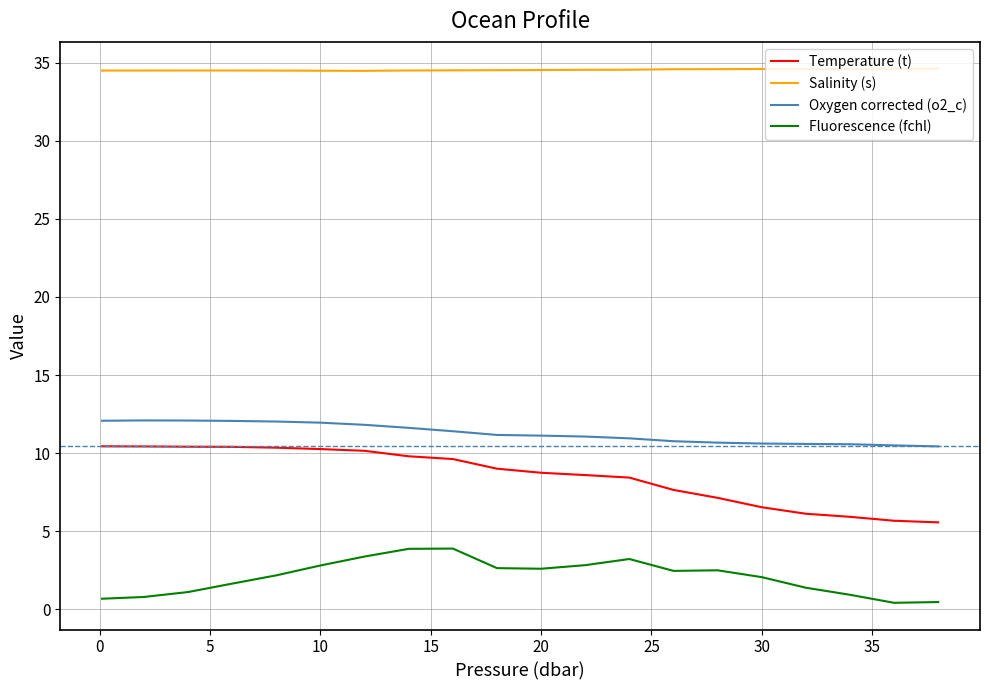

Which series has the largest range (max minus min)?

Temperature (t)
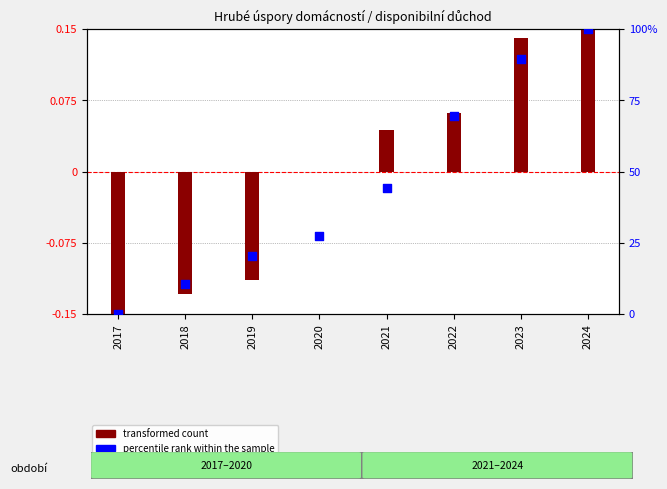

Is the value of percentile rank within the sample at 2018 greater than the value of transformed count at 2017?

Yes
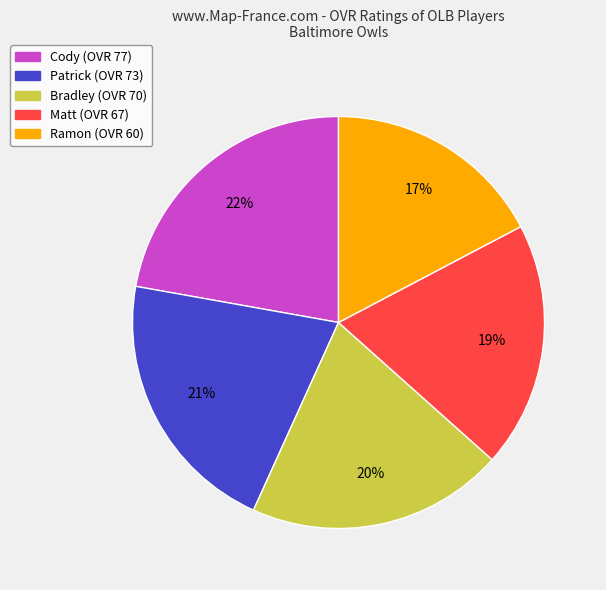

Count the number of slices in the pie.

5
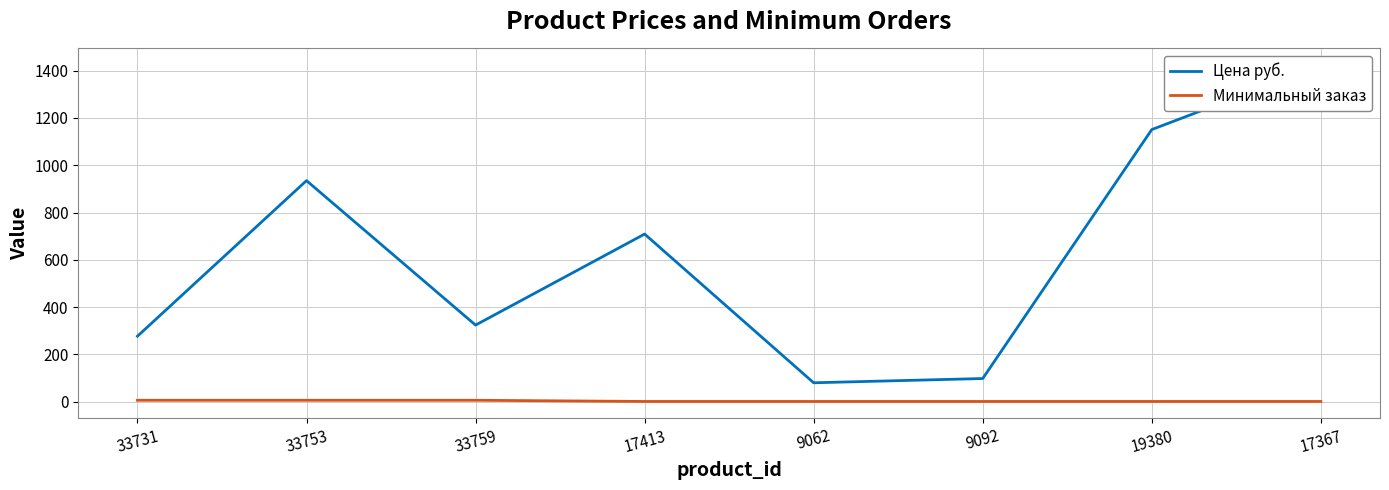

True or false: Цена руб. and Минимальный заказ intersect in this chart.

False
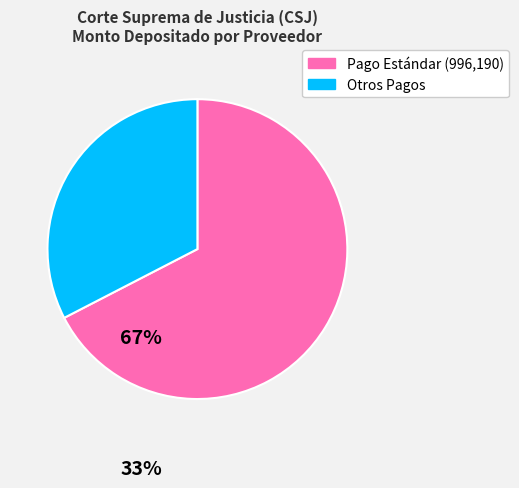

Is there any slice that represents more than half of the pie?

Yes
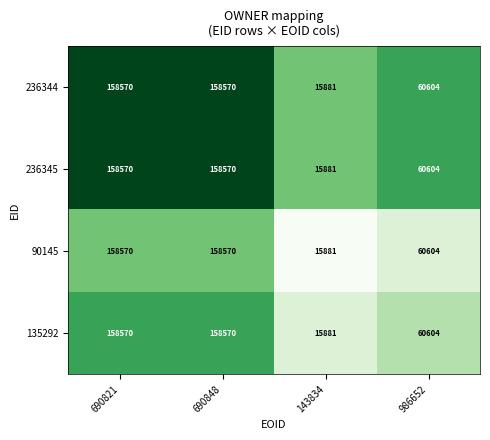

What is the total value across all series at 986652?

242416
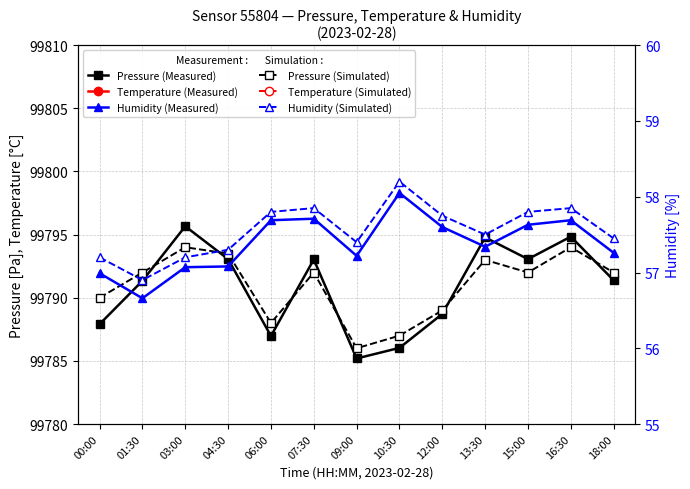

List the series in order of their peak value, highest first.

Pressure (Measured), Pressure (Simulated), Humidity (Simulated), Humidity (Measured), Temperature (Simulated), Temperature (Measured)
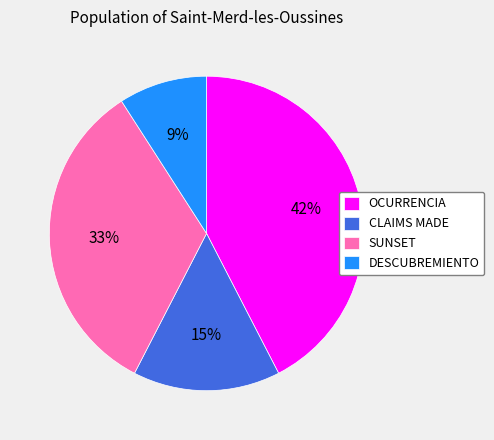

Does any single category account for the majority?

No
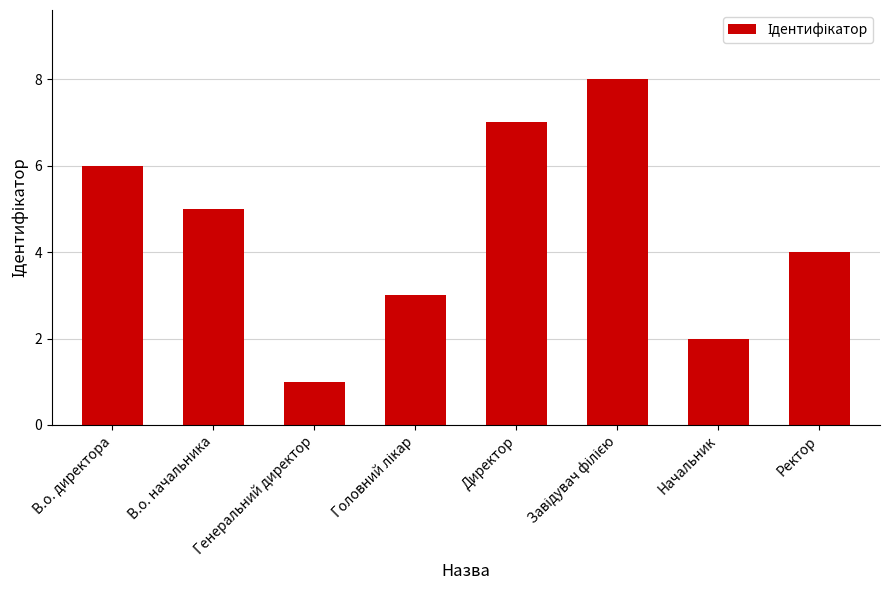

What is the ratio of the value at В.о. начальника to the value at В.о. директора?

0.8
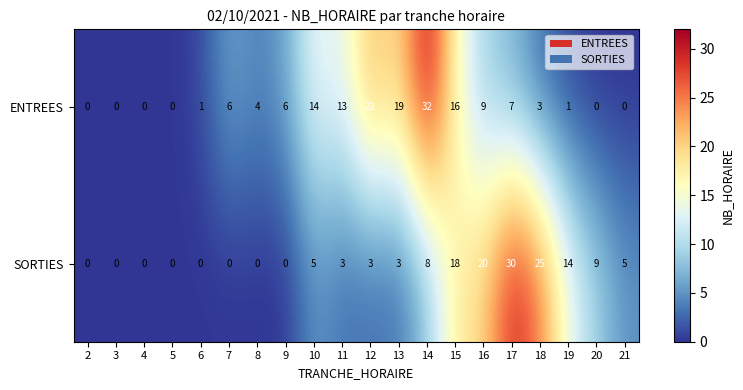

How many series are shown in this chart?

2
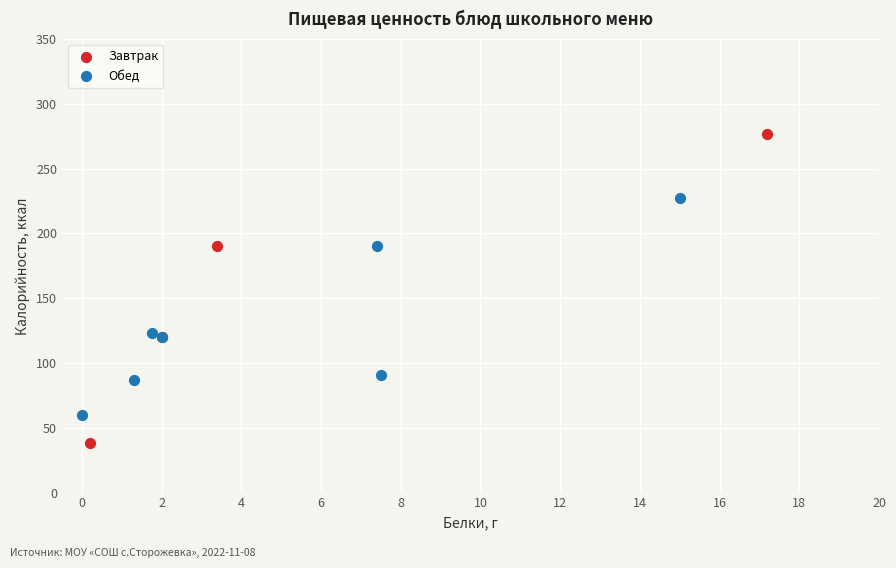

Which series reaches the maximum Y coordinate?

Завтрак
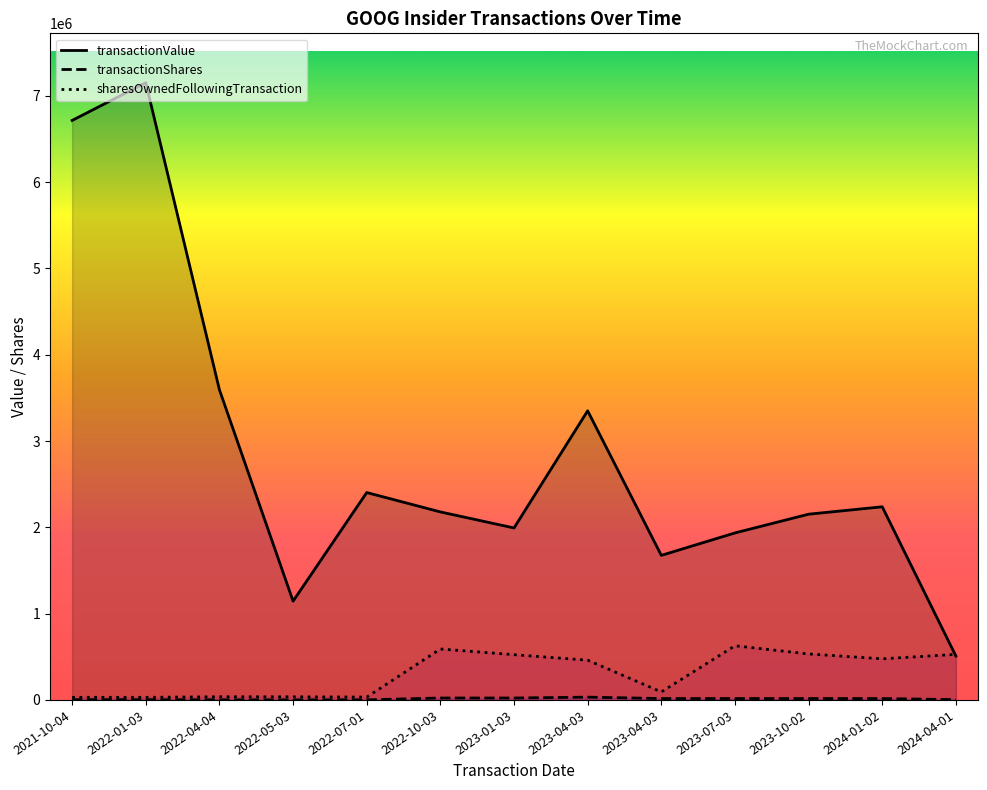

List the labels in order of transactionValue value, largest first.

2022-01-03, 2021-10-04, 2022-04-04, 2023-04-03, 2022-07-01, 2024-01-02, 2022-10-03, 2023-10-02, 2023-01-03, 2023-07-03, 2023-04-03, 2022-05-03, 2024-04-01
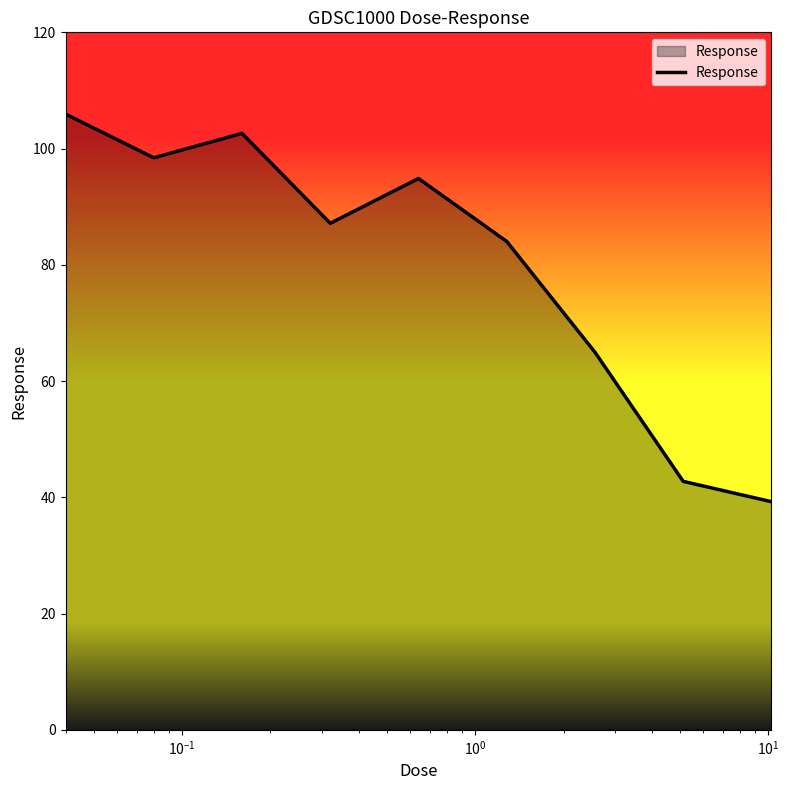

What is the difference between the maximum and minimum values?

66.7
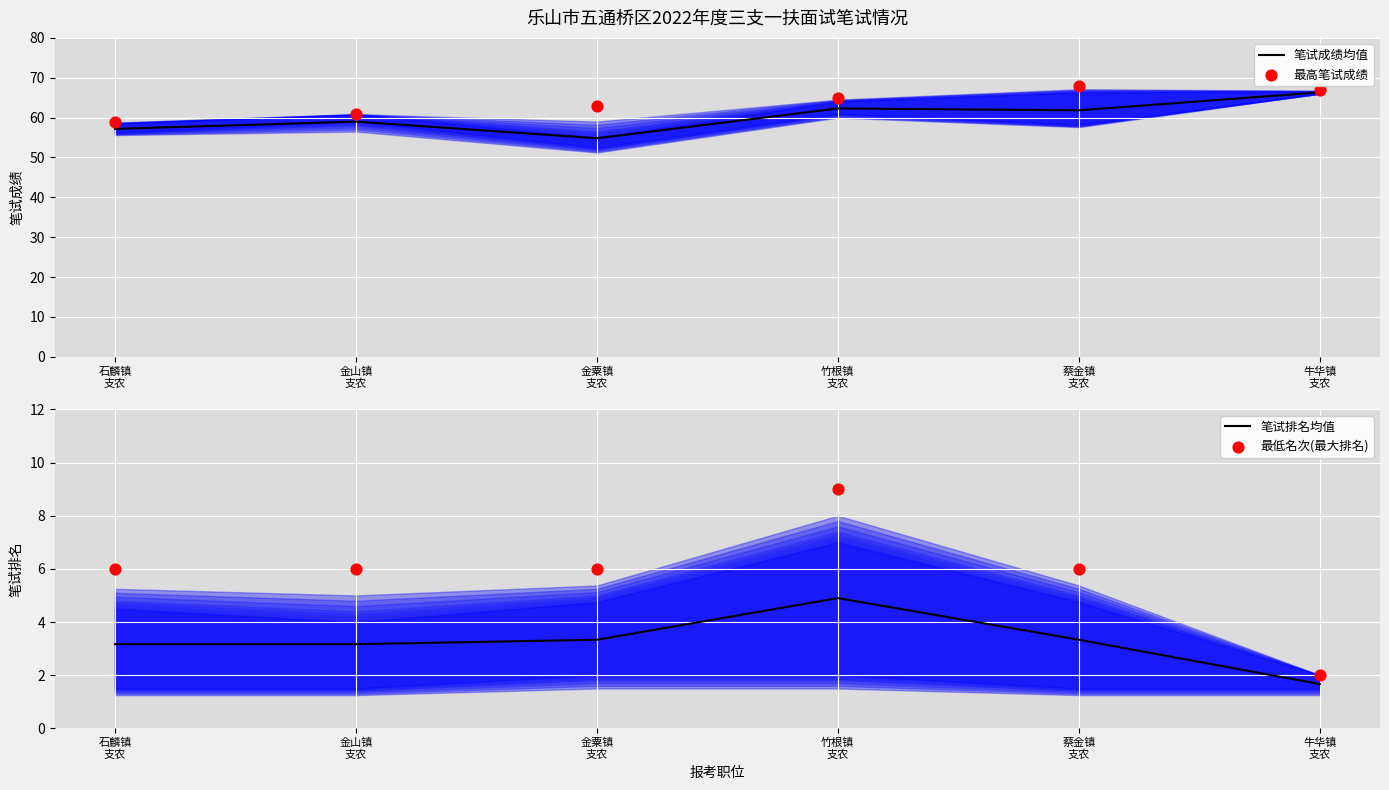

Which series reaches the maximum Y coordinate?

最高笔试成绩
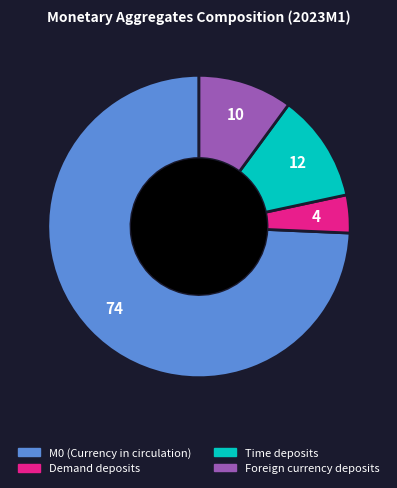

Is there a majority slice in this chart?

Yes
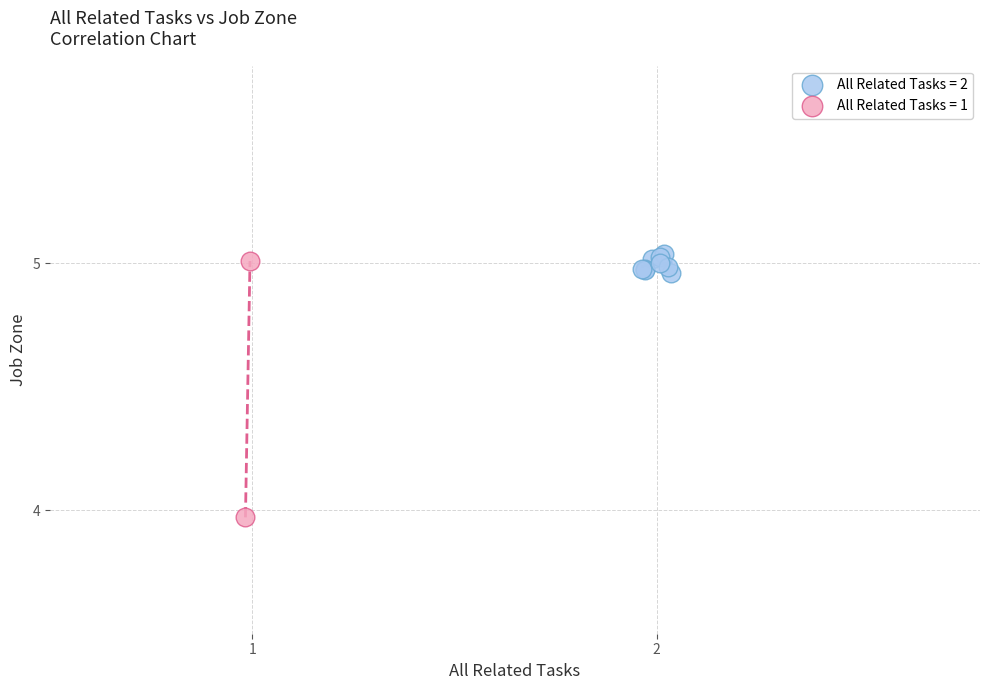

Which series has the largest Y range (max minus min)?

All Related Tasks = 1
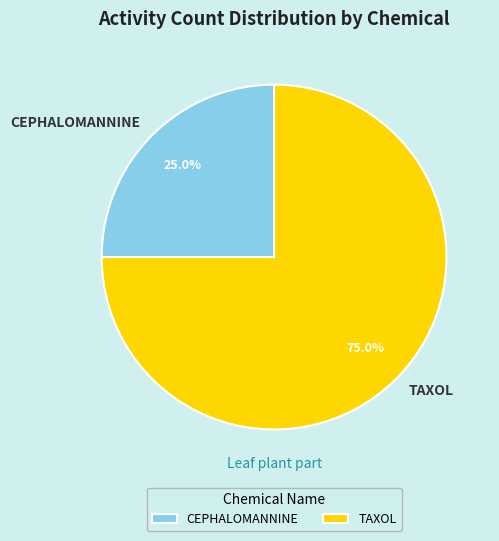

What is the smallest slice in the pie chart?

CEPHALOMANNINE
● ● ● ● ●
Task objective »
Please copy out all of the records above word for word, omitting the pictures.

Answer space »
Which series has the largest range (max minus min)?

Temperature (t)

Is the value of percentile rank within the sample at 2018 greater than the value of transformed count at 2017?

Yes

Count the number of slices in the pie.

5

True or false: Цена руб. and Минимальный заказ intersect in this chart.

False

Is there any slice that represents more than half of the pie?

Yes

What is the total value across all series at 986652?

242416

List the series in order of their peak value, highest first.

Pressure (Measured), Pressure (Simulated), Humidity (Simulated), Humidity (Measured), Temperature (Simulated), Temperature (Measured)

Does any single category account for the majority?

No

What is the ratio of the value at В.о. начальника to the value at В.о. директора?

0.8

How many series are shown in this chart?

2

Which series reaches the maximum Y coordinate?

Завтрак

List the labels in order of transactionValue value, largest first.

2022-01-03, 2021-10-04, 2022-04-04, 2023-04-03, 2022-07-01, 2024-01-02, 2022-10-03, 2023-10-02, 2023-01-03, 2023-07-03, 2023-04-03, 2022-05-03, 2024-04-01

What is the difference between the maximum and minimum values?

66.7

Which series reaches the maximum Y coordinate?

最高笔试成绩

Is there a majority slice in this chart?

Yes

Which series has the largest Y range (max minus min)?

All Related Tasks = 1

What is the smallest slice in the pie chart?

CEPHALOMANNINE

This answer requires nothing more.